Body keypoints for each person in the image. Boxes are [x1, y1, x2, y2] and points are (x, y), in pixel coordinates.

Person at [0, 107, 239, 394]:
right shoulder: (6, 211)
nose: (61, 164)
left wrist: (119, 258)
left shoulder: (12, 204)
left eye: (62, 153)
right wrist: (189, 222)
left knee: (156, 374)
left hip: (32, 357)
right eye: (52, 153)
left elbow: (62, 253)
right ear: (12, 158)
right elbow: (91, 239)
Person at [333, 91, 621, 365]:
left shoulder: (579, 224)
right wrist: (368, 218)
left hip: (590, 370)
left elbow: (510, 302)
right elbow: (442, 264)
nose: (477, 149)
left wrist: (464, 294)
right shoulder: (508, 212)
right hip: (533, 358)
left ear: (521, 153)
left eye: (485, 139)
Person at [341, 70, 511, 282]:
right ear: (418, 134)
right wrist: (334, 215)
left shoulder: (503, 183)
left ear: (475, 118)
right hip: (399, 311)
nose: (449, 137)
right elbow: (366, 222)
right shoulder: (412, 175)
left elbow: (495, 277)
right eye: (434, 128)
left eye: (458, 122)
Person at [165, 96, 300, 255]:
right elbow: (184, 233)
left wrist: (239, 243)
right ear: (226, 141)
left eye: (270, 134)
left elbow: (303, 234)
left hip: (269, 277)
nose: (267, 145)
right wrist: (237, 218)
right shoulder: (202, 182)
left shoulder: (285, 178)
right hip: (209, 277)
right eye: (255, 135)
__________________________________________________
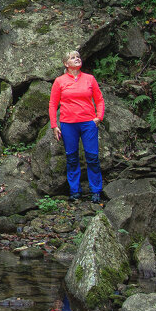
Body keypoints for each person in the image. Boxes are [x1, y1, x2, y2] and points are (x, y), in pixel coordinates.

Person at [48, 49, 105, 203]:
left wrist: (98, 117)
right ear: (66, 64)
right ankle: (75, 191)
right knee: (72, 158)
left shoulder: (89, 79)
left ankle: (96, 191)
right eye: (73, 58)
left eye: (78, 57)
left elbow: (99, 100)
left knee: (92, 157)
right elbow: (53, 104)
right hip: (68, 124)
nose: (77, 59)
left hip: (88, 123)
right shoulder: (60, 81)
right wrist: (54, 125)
__________________________________________________
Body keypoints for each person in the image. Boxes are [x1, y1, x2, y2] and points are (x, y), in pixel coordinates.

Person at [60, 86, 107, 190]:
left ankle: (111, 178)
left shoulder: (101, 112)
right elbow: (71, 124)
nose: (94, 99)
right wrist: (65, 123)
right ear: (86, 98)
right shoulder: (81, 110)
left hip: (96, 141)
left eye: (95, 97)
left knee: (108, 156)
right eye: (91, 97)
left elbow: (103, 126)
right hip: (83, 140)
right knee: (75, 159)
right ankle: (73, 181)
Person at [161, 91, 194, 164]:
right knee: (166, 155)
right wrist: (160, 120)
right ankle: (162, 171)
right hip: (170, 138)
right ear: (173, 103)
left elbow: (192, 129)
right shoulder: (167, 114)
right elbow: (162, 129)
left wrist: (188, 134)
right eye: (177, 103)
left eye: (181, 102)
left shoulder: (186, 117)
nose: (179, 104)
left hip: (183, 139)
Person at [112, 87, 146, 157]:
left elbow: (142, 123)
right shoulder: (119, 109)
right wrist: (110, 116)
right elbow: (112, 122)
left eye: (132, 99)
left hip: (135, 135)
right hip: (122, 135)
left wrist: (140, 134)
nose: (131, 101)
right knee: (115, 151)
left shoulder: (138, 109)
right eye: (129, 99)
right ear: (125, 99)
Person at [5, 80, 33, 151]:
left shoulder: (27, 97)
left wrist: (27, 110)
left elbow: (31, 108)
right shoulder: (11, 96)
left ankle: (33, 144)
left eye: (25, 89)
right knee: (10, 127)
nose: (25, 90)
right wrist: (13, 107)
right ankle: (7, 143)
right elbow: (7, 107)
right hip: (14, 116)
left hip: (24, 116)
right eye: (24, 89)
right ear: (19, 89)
__________________________________________________
What to do:
Return only the lines between the one holding "left knee: (92, 157)" and the one holding "right wrist: (54, 125)", inclusive, exactly as they appear above.

Answer below:
left knee: (92, 157)
right elbow: (53, 104)
right hip: (68, 124)
nose: (77, 59)
left hip: (88, 123)
right shoulder: (60, 81)
right wrist: (54, 125)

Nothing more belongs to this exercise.